GOAL OF THE EXERCISE: Give back an exact copy of the lines in the records below, from the line that has "pinky tip: (1913, 1687)" through the line that has "pinky pip: (575, 632)", and nothing besides.

Named joint coordinates:

+ + +

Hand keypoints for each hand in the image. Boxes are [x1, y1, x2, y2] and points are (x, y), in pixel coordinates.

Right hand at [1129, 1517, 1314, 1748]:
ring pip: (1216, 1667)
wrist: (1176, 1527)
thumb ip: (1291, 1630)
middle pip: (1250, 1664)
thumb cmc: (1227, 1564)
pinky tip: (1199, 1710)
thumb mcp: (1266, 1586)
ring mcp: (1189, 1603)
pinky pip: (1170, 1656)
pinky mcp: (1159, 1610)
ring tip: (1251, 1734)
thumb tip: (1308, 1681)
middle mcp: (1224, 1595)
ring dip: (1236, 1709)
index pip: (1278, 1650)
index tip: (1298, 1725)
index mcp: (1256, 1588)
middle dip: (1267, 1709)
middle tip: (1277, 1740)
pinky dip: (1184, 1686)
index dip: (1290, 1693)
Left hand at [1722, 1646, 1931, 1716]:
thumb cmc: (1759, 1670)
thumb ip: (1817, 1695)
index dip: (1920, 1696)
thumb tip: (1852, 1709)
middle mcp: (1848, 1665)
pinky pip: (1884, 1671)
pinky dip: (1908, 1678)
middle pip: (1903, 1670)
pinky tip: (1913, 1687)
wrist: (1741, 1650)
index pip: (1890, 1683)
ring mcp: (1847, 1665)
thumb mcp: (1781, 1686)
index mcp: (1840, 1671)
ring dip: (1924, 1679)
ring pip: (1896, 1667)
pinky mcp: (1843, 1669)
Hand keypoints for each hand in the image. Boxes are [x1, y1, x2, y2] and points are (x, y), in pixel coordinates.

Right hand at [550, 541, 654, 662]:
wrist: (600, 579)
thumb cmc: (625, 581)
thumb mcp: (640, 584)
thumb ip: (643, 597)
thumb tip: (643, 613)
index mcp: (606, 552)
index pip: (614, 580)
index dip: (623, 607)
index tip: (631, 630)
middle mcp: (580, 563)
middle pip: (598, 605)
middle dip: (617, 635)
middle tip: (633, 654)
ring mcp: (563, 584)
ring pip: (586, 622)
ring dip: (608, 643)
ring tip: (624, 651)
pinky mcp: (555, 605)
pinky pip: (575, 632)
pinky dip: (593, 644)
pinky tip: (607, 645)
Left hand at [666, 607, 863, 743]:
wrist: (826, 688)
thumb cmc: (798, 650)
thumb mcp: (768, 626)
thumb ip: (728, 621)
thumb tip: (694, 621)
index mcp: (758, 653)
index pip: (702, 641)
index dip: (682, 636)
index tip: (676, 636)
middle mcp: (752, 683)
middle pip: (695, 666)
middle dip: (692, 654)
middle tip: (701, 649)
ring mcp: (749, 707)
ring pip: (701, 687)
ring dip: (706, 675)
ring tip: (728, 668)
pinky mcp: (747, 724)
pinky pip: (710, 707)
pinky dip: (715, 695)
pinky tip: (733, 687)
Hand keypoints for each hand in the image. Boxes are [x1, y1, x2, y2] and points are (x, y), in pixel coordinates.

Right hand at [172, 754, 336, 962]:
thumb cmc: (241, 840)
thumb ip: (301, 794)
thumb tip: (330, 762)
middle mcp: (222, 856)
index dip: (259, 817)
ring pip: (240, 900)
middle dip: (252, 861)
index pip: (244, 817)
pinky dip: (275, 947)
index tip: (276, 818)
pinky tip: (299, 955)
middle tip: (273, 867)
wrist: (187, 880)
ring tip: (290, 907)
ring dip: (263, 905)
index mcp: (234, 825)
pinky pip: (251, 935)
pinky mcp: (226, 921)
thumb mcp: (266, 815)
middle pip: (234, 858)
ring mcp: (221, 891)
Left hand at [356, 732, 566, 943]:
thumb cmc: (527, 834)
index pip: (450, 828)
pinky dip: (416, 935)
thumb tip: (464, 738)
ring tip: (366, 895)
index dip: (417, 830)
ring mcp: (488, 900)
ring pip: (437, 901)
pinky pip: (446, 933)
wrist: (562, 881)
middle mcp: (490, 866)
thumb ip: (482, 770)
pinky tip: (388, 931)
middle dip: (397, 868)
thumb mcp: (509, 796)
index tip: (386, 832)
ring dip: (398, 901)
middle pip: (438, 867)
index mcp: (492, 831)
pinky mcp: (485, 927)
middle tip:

+ + +

WRITTEN SOLUTION:
pinky tip: (1913, 1687)
wrist: (1741, 1650)
index pip: (1890, 1683)
ring mcp: (1847, 1665)
thumb mcp: (1781, 1686)
index mcp: (1840, 1671)
ring dip: (1924, 1679)
ring pip: (1896, 1667)
pinky mcp: (1843, 1669)
Hand keypoints for each hand in the image. Boxes are [x1, y1, x2, y2] and points are (x, y), in pixel coordinates.

Right hand at [550, 541, 654, 662]:
wrist: (600, 579)
thumb cmc: (625, 581)
thumb mcp: (640, 584)
thumb ip: (643, 597)
thumb tip: (643, 613)
index mcp: (606, 552)
index pip: (614, 580)
index dip: (623, 607)
index tip: (631, 630)
middle mcp: (580, 563)
middle pip: (598, 605)
middle dip: (617, 635)
middle tip: (633, 654)
ring mcp: (563, 584)
ring pip: (586, 622)
ring dip: (608, 643)
ring tip: (624, 651)
pinky mcp: (555, 605)
pinky pip: (575, 632)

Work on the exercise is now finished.